Riscrivi il passo del testo sulla diagnosi microbiologica che si apre con le parole "Centrale è anche" e si chiude con "Rossolini, università, Firenze).", sostituendo "batteri" con "microrganismi".

• [ESTRATTO DELLA PAGINA]
■ ■ ■
Centrale è anche il ruolo dei Laboratori e della Microbiologia. “L’emocoltura è l’indagine microbiologica fondamentale per identificare i batteri eventualmente presenti nel sangue. Per un orientamento diagnostico rapido esistono inoltre biomarcatori e, oggi, sono disponibili metodiche di microbiologia rapida (“fast microbiology”), che accorciano notevolmente i tempi della diagnosi e consentono di identificare i batteri in attesa dell’esito dell’emocoltura, verificando se siano portatori di resistenza nei confronti degli antibiotici di maggiore impiego. Informazione, quest’ultima, estremamente preziosa perché, in attesa dell’antibiogramma, consente di definire la corretta e personalizzata terapia antibiotica, la cui precocità è determinante per la prognosi” (prof. Gian Maria Rossolini, università, Firenze).
■ ■ ■
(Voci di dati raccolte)
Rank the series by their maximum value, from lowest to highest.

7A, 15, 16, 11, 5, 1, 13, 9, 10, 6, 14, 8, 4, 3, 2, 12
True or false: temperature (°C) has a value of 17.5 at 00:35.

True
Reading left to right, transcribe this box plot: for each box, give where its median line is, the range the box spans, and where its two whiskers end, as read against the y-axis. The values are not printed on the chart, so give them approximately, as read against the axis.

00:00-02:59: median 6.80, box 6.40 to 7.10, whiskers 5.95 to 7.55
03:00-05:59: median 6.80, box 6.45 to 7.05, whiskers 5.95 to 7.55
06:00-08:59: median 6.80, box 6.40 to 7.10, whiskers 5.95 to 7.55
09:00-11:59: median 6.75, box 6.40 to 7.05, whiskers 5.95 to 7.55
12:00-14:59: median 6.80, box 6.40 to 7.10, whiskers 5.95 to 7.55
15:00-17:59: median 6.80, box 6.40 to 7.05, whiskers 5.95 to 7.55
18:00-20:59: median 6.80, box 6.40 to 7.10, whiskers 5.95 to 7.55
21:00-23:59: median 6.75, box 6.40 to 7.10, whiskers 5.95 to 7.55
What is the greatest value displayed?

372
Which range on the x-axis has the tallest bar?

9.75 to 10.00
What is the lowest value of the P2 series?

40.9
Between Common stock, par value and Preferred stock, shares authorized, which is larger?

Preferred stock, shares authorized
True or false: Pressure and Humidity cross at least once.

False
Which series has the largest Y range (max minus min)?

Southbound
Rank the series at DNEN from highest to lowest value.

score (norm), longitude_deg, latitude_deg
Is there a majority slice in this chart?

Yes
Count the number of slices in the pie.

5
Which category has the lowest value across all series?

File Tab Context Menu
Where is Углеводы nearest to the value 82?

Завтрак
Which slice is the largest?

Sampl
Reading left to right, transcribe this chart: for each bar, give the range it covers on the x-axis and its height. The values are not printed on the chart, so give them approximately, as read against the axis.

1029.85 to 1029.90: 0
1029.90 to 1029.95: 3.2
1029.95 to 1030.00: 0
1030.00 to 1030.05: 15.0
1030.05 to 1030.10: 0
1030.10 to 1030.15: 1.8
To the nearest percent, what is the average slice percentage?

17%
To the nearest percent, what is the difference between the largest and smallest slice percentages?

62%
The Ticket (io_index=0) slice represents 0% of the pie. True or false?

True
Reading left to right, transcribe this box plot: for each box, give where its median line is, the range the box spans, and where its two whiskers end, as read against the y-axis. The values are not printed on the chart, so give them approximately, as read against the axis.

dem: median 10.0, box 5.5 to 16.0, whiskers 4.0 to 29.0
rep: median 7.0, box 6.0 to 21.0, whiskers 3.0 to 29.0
■ ■ ■
• [SOLUZIONE]
Centrale è anche il ruolo dei Laboratori e della Microbiologia. “L’emocoltura è l’indagine microbiologica fondamentale per identificare i microrganismi eventualmente presenti nel sangue. Per un orientamento diagnostico rapido esistono inoltre biomarcatori e, oggi, sono disponibili metodiche di microbiologia rapida (“fast microbiology”), che accorciano notevolmente i tempi della diagnosi e consentono di identificare i microrganismi in attesa dell’esito dell’emocoltura, verificando se siano portatori di resistenza nei confronti degli antibiotici di maggiore impiego. Informazione, quest’ultima, estremamente preziosa perché, in attesa dell’antibiogramma, consente di definire la corretta e personalizzata terapia antibiotica, la cui precocità è determinante per la prognosi” (prof. Gian Maria Rossolini, università, Firenze).